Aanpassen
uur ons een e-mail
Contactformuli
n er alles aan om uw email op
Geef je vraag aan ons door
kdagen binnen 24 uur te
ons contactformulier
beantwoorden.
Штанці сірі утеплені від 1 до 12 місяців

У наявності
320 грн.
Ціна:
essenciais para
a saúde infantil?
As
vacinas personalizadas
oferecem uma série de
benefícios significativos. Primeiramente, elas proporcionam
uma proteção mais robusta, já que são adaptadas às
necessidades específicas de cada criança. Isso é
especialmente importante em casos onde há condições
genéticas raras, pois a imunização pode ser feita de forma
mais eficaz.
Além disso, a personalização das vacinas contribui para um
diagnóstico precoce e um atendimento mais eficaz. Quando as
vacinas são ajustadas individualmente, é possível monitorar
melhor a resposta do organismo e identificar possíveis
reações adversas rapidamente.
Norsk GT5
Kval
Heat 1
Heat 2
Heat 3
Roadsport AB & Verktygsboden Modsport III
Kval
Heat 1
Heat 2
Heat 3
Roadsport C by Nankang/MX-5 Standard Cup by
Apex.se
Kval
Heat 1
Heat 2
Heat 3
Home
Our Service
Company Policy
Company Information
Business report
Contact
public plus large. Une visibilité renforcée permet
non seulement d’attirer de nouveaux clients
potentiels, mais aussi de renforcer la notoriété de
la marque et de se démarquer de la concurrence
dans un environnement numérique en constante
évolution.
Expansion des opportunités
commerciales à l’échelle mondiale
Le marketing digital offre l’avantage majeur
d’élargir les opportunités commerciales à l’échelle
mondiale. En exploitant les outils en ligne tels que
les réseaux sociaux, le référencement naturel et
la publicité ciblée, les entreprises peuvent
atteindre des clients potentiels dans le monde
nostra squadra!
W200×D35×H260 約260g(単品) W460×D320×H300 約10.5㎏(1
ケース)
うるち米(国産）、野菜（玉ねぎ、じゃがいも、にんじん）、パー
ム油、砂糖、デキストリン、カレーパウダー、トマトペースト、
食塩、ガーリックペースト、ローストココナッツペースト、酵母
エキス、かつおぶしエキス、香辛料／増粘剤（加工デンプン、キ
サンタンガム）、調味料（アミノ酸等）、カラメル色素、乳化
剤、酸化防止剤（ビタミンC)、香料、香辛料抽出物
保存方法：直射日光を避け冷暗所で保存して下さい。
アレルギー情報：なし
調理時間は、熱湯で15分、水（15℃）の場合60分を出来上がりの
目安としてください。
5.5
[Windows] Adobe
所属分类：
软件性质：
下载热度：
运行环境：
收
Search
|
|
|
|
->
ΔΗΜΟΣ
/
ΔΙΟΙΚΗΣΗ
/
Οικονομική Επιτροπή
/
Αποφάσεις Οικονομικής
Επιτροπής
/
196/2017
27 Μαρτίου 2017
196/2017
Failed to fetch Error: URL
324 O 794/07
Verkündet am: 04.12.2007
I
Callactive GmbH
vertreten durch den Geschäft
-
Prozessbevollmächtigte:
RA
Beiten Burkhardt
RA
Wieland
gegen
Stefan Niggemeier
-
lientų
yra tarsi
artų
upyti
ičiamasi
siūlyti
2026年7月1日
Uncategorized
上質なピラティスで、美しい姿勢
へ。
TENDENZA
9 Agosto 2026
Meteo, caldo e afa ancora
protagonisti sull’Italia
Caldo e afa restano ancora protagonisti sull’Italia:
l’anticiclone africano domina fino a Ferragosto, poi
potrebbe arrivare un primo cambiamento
---
What to do: Could the entries above be output once more, exactly as they are?

Expected output:
Aanpassen
uur ons een e-mail
Contactformuli
n er alles aan om uw email op
Geef je vraag aan ons door
kdagen binnen 24 uur te
ons contactformulier
beantwoorden.
Штанці сірі утеплені від 1 до 12 місяців

У наявності
320 грн.
Ціна:
essenciais para
a saúde infantil?
As
vacinas personalizadas
oferecem uma série de
benefícios significativos. Primeiramente, elas proporcionam
uma proteção mais robusta, já que são adaptadas às
necessidades específicas de cada criança. Isso é
especialmente importante em casos onde há condições
genéticas raras, pois a imunização pode ser feita de forma
mais eficaz.
Além disso, a personalização das vacinas contribui para um
diagnóstico precoce e um atendimento mais eficaz. Quando as
vacinas são ajustadas individualmente, é possível monitorar
melhor a resposta do organismo e identificar possíveis
reações adversas rapidamente.
Norsk GT5
Kval
Heat 1
Heat 2
Heat 3
Roadsport AB & Verktygsboden Modsport III
Kval
Heat 1
Heat 2
Heat 3
Roadsport C by Nankang/MX-5 Standard Cup by
Apex.se
Kval
Heat 1
Heat 2
Heat 3
Home
Our Service
Company Policy
Company Information
Business report
Contact
public plus large. Une visibilité renforcée permet
non seulement d’attirer de nouveaux clients
potentiels, mais aussi de renforcer la notoriété de
la marque et de se démarquer de la concurrence
dans un environnement numérique en constante
évolution.
Expansion des opportunités
commerciales à l’échelle mondiale
Le marketing digital offre l’avantage majeur
d’élargir les opportunités commerciales à l’échelle
mondiale. En exploitant les outils en ligne tels que
les réseaux sociaux, le référencement naturel et
la publicité ciblée, les entreprises peuvent
atteindre des clients potentiels dans le monde
nostra squadra!
W200×D35×H260 約260g(単品) W460×D320×H300 約10.5㎏(1
ケース)
うるち米(国産）、野菜（玉ねぎ、じゃがいも、にんじん）、パー
ム油、砂糖、デキストリン、カレーパウダー、トマトペースト、
食塩、ガーリックペースト、ローストココナッツペースト、酵母
エキス、かつおぶしエキス、香辛料／増粘剤（加工デンプン、キ
サンタンガム）、調味料（アミノ酸等）、カラメル色素、乳化
剤、酸化防止剤（ビタミンC)、香料、香辛料抽出物
保存方法：直射日光を避け冷暗所で保存して下さい。
アレルギー情報：なし
調理時間は、熱湯で15分、水（15℃）の場合60分を出来上がりの
目安としてください。
5.5
[Windows] Adobe
所属分类：
软件性质：
下载热度：
运行环境：
收
Search
|
|
|
|
->
ΔΗΜΟΣ
/
ΔΙΟΙΚΗΣΗ
/
Οικονομική Επιτροπή
/
Αποφάσεις Οικονομικής
Επιτροπής
/
196/2017
27 Μαρτίου 2017
196/2017
Failed to fetch Error: URL
324 O 794/07
Verkündet am: 04.12.2007
I
Callactive GmbH
vertreten durch den Geschäft
-
Prozessbevollmächtigte:
RA
Beiten Burkhardt
RA
Wieland
gegen
Stefan Niggemeier
-
lientų
yra tarsi
artų
upyti
ičiamasi
siūlyti
2026年7月1日
Uncategorized
上質なピラティスで、美しい姿勢
へ。
TENDENZA
9 Agosto 2026
Meteo, caldo e afa ancora
protagonisti sull’Italia
Caldo e afa restano ancora protagonisti sull’Italia:
l’anticiclone africano domina fino a Ferragosto, poi
potrebbe arrivare un primo cambiamento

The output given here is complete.